The snus-unfriendly bill, known as the Kennedy-Waxman bill (after sponsors Sen. Edward M. Kennedy, Massachusetts Democrat, and Rep. Henry A. Waxman, California Democrat), would give the Food and Drug Administration (FDA) authority to regulate tobacco. This sounds like a neat idea, but the bill has numerous provisions that would harm rather than enhance health.
The key is that it would greatly restrict the advertising of new forms of tobacco, effectively shutting products such as snus out of the game and leaving the nicotine-addicted portion of the public thinking that deadly cigarettes remain their only option.
People's rate of quitting cigarettes with non-nicotine methods is dismal. Even with the gum, the patch, pharmaceuticals, counseling, public pressure, smoking bans and everything else, quit rates fail to exceed 15 percent. It would be compassionate to give smokers more tools to help them reduce their risk and quit cigarettes.
Nearly as insane as shutting out the snus option, the Kennedy-Waxman bill would authorize the FDA to require cigarette-makers to lower the level of nicotine in cigarettes.

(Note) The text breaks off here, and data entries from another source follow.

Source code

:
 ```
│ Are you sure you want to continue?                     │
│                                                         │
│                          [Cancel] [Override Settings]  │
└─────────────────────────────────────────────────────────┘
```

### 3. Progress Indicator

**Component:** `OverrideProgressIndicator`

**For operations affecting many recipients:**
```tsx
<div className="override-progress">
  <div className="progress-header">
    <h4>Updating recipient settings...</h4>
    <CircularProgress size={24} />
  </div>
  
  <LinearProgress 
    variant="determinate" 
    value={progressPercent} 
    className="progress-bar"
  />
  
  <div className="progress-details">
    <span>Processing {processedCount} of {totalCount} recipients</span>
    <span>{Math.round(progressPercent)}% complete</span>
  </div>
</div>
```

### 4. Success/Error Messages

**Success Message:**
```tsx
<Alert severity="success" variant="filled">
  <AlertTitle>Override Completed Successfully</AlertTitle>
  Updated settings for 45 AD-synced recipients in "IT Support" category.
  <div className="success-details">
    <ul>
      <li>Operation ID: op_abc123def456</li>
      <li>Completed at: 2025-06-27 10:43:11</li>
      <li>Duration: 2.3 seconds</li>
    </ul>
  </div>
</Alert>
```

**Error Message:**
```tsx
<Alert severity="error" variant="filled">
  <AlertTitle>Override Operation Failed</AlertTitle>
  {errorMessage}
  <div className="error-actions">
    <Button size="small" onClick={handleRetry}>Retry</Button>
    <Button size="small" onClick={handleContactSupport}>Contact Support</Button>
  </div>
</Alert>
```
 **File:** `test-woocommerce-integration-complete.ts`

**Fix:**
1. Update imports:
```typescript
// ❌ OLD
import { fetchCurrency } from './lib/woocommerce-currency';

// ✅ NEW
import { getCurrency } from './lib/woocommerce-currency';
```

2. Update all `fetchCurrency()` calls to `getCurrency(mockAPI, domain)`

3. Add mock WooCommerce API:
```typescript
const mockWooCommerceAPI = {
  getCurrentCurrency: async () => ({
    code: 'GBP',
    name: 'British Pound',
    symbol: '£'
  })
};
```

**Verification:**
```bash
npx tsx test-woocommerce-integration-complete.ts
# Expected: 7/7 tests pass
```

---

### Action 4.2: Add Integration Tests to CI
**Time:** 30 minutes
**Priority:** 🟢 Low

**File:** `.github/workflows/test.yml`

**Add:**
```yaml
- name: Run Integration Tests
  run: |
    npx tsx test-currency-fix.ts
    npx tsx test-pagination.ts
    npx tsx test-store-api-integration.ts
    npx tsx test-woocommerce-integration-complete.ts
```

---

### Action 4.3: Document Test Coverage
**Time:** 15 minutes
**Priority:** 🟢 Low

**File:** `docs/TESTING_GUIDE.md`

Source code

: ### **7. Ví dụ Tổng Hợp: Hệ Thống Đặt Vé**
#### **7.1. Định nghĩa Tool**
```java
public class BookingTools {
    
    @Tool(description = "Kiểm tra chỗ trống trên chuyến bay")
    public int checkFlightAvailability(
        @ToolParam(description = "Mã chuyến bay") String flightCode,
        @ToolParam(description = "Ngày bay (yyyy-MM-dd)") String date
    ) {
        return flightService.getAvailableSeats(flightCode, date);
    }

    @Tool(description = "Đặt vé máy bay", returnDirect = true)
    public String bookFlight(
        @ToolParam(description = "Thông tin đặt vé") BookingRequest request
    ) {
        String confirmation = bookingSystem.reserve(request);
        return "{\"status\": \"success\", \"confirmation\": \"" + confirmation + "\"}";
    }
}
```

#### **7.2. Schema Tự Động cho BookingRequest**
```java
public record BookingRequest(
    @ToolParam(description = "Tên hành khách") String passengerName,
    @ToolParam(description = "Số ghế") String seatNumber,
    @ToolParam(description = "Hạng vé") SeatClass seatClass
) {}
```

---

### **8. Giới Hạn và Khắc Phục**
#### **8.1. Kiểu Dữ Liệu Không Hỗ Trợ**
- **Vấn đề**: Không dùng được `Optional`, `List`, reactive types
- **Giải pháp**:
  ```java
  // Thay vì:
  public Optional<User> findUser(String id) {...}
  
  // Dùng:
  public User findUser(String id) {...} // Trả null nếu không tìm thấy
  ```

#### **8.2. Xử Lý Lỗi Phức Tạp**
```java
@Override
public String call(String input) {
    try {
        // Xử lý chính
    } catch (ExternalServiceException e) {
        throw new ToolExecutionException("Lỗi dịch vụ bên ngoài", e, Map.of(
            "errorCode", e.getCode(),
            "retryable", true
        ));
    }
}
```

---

But then smokers would likely smoke more cigarettes in order to get the nicotine they crave. Great for Altria, not a boon to anyone's health - the more puffs people take to get their hit, the more damage they do to themselves.
Finally, by appearing to give cigarettes the FDA's regulatory blessing and approval, this bill may simply make more people think cigarettes are relatively safe - but they will remain the leading preventable cause of death.
Even the FDA's most recent commissioner, Andrew von Eschenbach, was opposed to FDA taking on oversight of cigarettes for that reason.
Luckily, Rep. Steve Buyer, Indiana Republican, and Mike McIntyre, North Carolina Democrat, are introducing a bipartisan bill, with a companion bill introduced in the Senate by Sen. Richard Burr, North Carolina Republican, that is more sensible from a scientific perspective. It calls for creating a Tobacco Harm Reduction Center based out of the Department of Health and Human Services - rather than involving the FDA - and suggests a regulatory framework that would not favor cigarettes over safer alternatives.
Naturally, Altria prefers the Kennedy-Waxman bill. Maybe it's time for citizens to let their representatives know they feel differently.